REQUIRED ACTION:
Could the entries below be reproduced exactly, with the images removed?

---

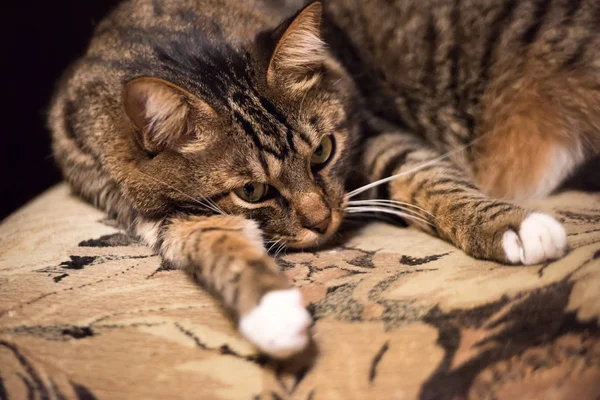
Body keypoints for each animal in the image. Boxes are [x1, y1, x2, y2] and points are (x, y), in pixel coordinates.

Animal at [50, 0, 600, 356]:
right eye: (252, 191)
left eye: (323, 152)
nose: (322, 222)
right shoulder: (166, 216)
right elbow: (218, 244)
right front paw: (272, 310)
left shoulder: (375, 133)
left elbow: (433, 180)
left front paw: (515, 225)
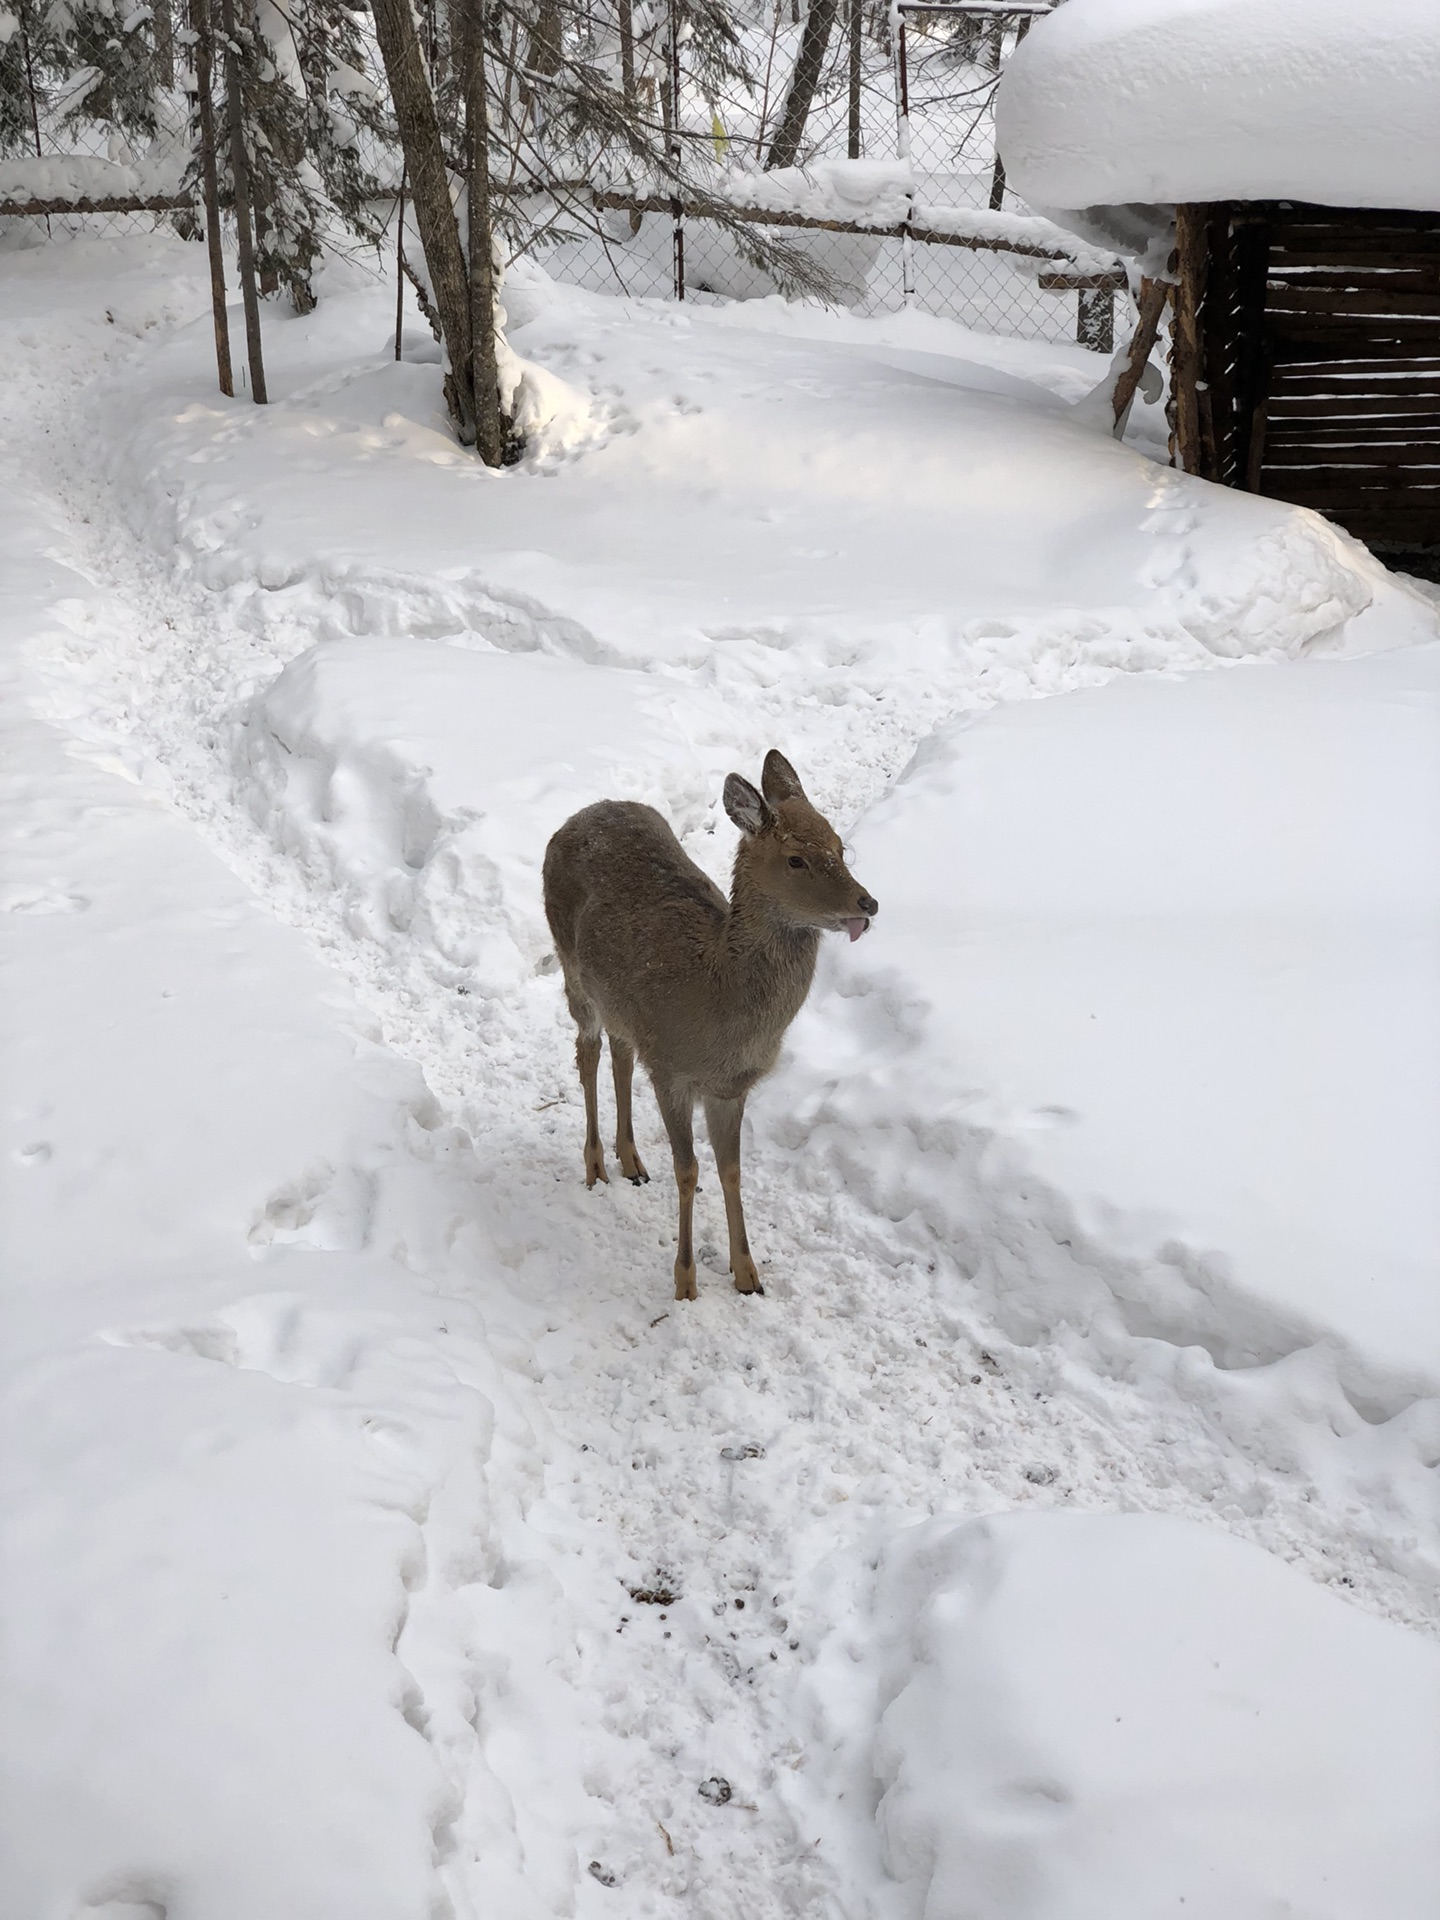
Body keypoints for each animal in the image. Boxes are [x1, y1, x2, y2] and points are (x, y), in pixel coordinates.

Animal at [541, 748, 879, 1305]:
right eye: (796, 859)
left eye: (839, 845)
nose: (867, 904)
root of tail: (578, 816)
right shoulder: (672, 1071)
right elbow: (688, 1170)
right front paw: (685, 1283)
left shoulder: (729, 1087)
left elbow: (731, 1169)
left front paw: (748, 1275)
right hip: (572, 968)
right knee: (586, 1051)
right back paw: (595, 1166)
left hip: (621, 1006)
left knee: (620, 1052)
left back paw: (631, 1160)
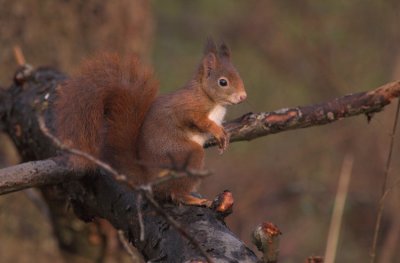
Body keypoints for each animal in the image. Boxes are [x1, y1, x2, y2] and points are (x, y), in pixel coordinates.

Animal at [54, 39, 245, 206]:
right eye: (223, 82)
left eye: (239, 76)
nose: (243, 97)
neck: (209, 98)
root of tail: (148, 179)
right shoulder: (189, 107)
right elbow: (196, 119)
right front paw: (217, 131)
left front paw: (224, 137)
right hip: (185, 156)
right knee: (175, 192)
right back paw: (191, 199)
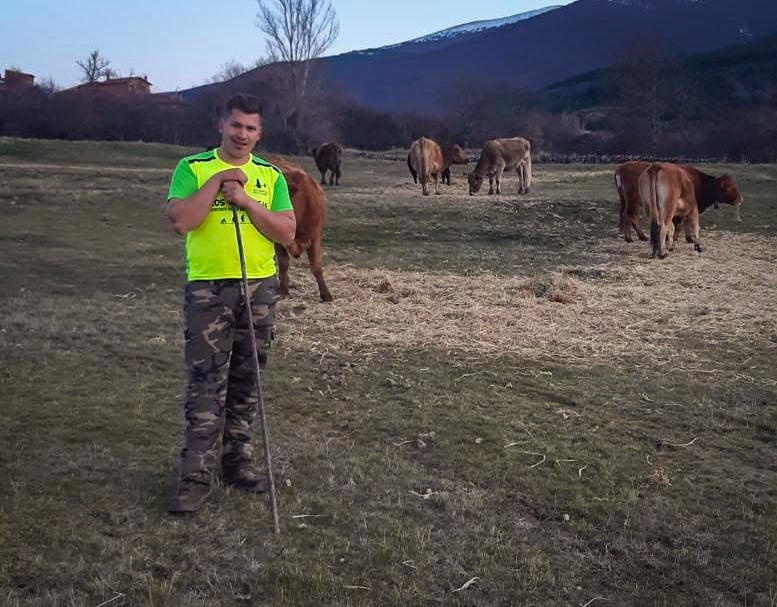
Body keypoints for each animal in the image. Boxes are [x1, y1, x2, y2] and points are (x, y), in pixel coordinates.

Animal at [266, 154, 332, 302]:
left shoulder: (315, 237)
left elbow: (316, 266)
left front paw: (325, 293)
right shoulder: (279, 241)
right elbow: (284, 263)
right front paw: (283, 290)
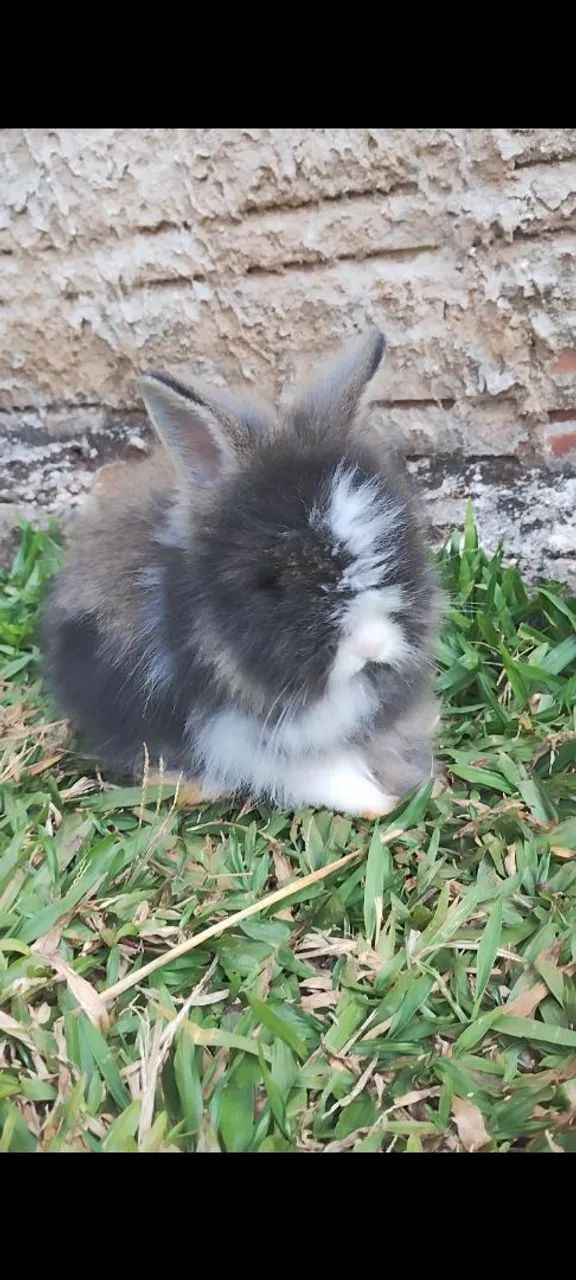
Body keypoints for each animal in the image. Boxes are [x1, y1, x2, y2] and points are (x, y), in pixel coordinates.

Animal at [43, 329, 442, 817]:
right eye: (275, 583)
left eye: (394, 548)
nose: (371, 646)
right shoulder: (229, 730)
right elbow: (304, 771)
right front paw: (374, 800)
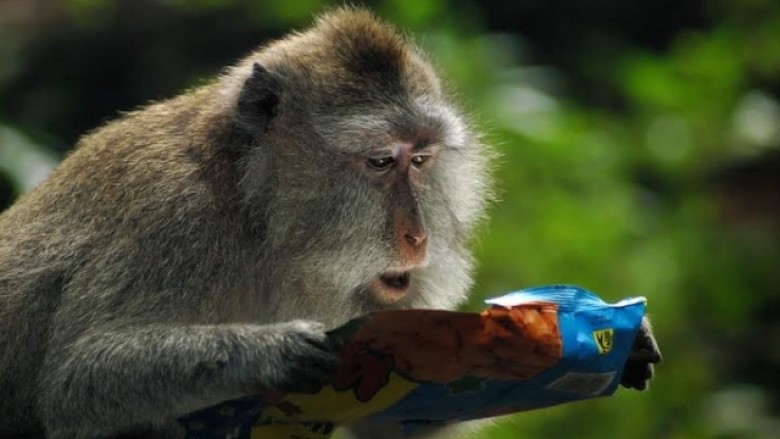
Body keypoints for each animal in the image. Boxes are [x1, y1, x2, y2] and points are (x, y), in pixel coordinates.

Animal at [0, 6, 660, 439]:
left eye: (421, 160)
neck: (257, 219)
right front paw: (271, 351)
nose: (417, 237)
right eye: (380, 161)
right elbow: (77, 382)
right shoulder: (168, 220)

---

TASK RESPONSE:
Body keypoints for each animal in the image. Boxes are [x1, y1, x2, y2] and points are (x, y), in pixel coordinates.

Animal at [50, 0, 600, 356]:
right eye: (252, 191)
left eye: (323, 152)
nose: (322, 222)
right shoulder: (166, 216)
right elbow: (218, 244)
right front paw: (272, 310)
left shoulder: (375, 133)
left elbow: (433, 180)
left front paw: (515, 225)
Body keypoints for each animal in the image. Boxes are [x1, y1, x2, y2] and points are (x, y), in pixel coordinates.

Animal at [541, 748, 879, 1305]:
right eye: (796, 859)
left eye: (839, 845)
nose: (867, 904)
root of tail: (578, 816)
right shoulder: (672, 1071)
right elbow: (688, 1170)
right front paw: (685, 1283)
left shoulder: (729, 1087)
left elbow: (731, 1169)
left front paw: (748, 1275)
right hip: (572, 968)
right knee: (586, 1051)
right back paw: (595, 1166)
left hip: (621, 1006)
left knee: (620, 1052)
left back paw: (631, 1160)
Body keypoints for each animal in the image. Boxes are [x1, y1, x2, y2] and points are (x, y), in pixel coordinates.

Animal at [54, 39, 245, 206]:
right eye: (223, 82)
left eye: (239, 76)
nose: (243, 97)
neck: (209, 98)
root of tail: (148, 179)
right shoulder: (189, 107)
right elbow: (196, 119)
right front paw: (217, 131)
left front paw: (224, 137)
right hip: (185, 156)
right knee: (175, 192)
right back paw: (191, 199)
Body keypoints for each animal in the image. Boxes are [x1, y1, x2, y2] and points are (x, y), in pixel coordinates.

Animal at [266, 154, 332, 302]:
left shoulder: (315, 237)
left elbow: (316, 266)
left front paw: (325, 293)
right shoulder: (279, 241)
right elbow: (284, 263)
right front paw: (283, 290)
Body keypoints for each animal in the image. Boxes are [x1, y1, x2, y2] and points are (x, y), in pixel coordinates.

Animal at [43, 329, 442, 817]:
right eye: (275, 583)
left eye: (394, 548)
nose: (371, 646)
right shoulder: (229, 730)
right elbow: (304, 771)
right front paw: (374, 800)
Body keypoints for each animal in the image. Boxes are [x1, y1, x2, y2] and points are (x, y), in pixel coordinates.

Animal at [0, 6, 660, 439]:
left eye: (421, 160)
neck: (257, 219)
right front paw: (271, 351)
nose: (417, 237)
right eye: (380, 161)
right elbow: (77, 382)
right shoulder: (168, 220)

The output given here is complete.